Meski siap menerima kemungkinan terburuk, Riris menolak disebut menyerah. “Kami di sini realistis, bukannya mau menyerah. Kalau menyerah, kami tidak akan merilis Ascender. Kami tidak akan mau bekerja sama dengan penerbit,” tegasnya. “Kami tidak sedang menyerah. Tapi kami sedang dihadapkan pada kenyataan pahit yang harus kami terima.”
Dodick menambahkan, “Kalau mau terus sih sebenarnya bisa. Jual rumah, jual mobil, pokoknya terus sampai berhasil. Tapi kan yang buang-buang waktu bukan cuma kami berdua. Mereka (para kru) juga punya passion atau keinginan lain di luar sana yang mungkin kita belum tahu. Kita juga tidak berpikir bahwa kita takkan bertemu lagi dengan industri game.”

GameChanger Studio berbagi kepada para mahasiswa Universitas Indonesia | Sumber Gambar: Duniaku.net
Andai memang harus tutup pun, Dodick dan Riris ingin melakukannya dengan elegan. Tidak hanya sekadar tutup lalu menghilang. Mereka ingin semua urusan sudah selesai, semua game sudah dirilis, semua kontrak sudah dibereskan, dan para anak magang yang berada di sana sudah menyelesaikan program magangnya.

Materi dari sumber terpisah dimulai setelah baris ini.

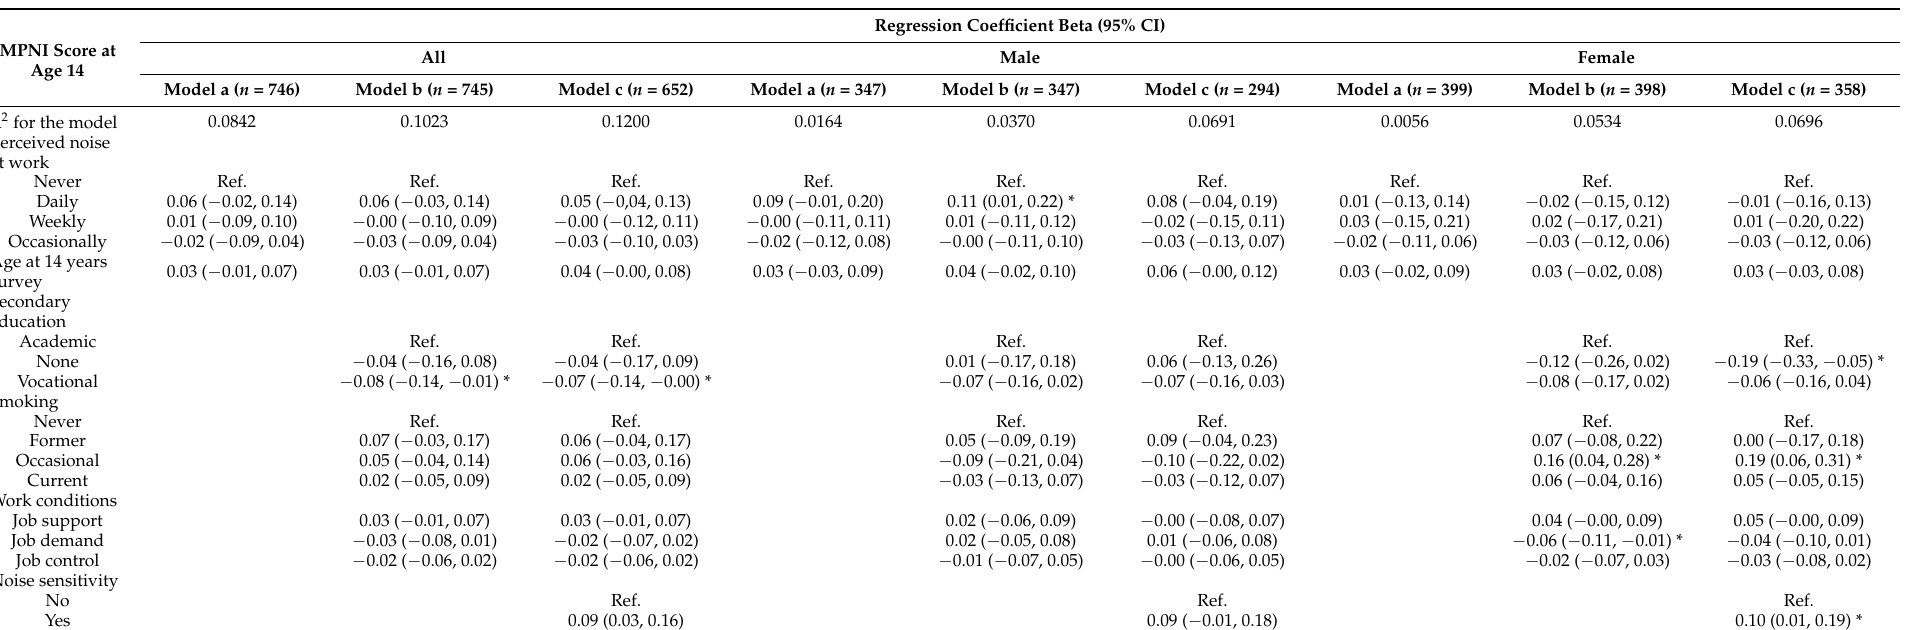
Table A1. Linear multivariable regression models of the association of depressive symptoms at age 14 using the MPNI scale with perceived occupational noise exposure and selected covariates in young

Dodick dan Riris juga akan terus berbagi kepada kawan-kawan developer lain tentang pelajaran yang mereka dapat selama menjalankan studio game. Dengan demikian, seandainya GameChanger Studio jadi tutup, mereka punya suatu warisan yang bisa ditinggalkan. “Kalau kemarin kami punya post-mortem NSFW, mungkin nantinya kami akan membuat post-mortem GameChanger Studio,” ujar Dodick.
Industri game memang dunia yang keras. Kita banyak mendengar kisah-kisah sukses rags to riches seperti dalam film Indie Game: The Movie. Kisah-kisah seperti ini bisa mendatangkan inspirasi, tapi tidak boleh membuat kita terlena.

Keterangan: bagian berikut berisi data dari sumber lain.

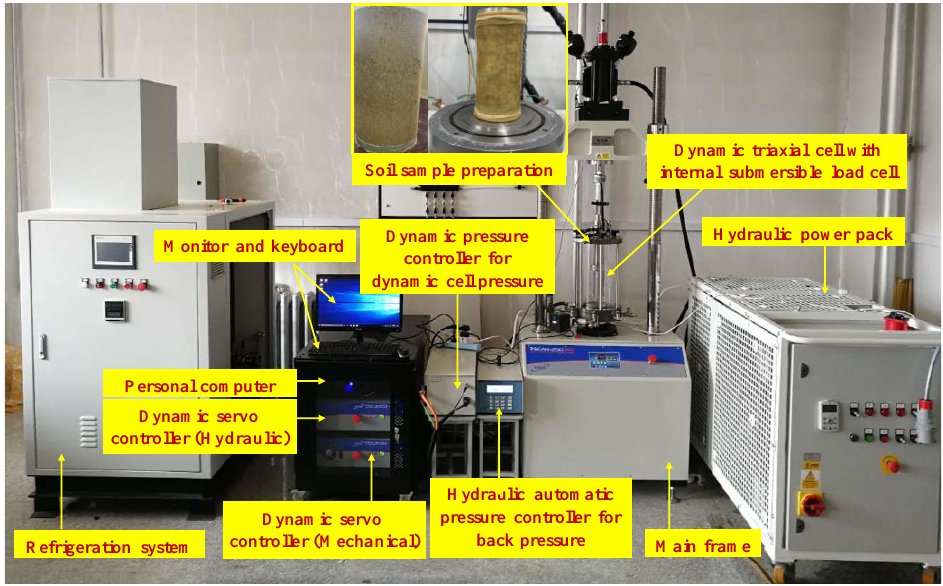
Figure 4. Cryogenic triaxial test system and the tested samples.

Punya mimpi besar itu bagus, tapi pandangan realistis serta sustainability adalah hal yang tak kalah penting, dan GameChanger Studio menyadarinya setelah melalui berbagai perjuangan dengan susah payah. Semoga saja di GameChanger Studio bisa terus menghasilkan karya berkualitas dan ikut menyuburkan industri game di negeri kita tercinta.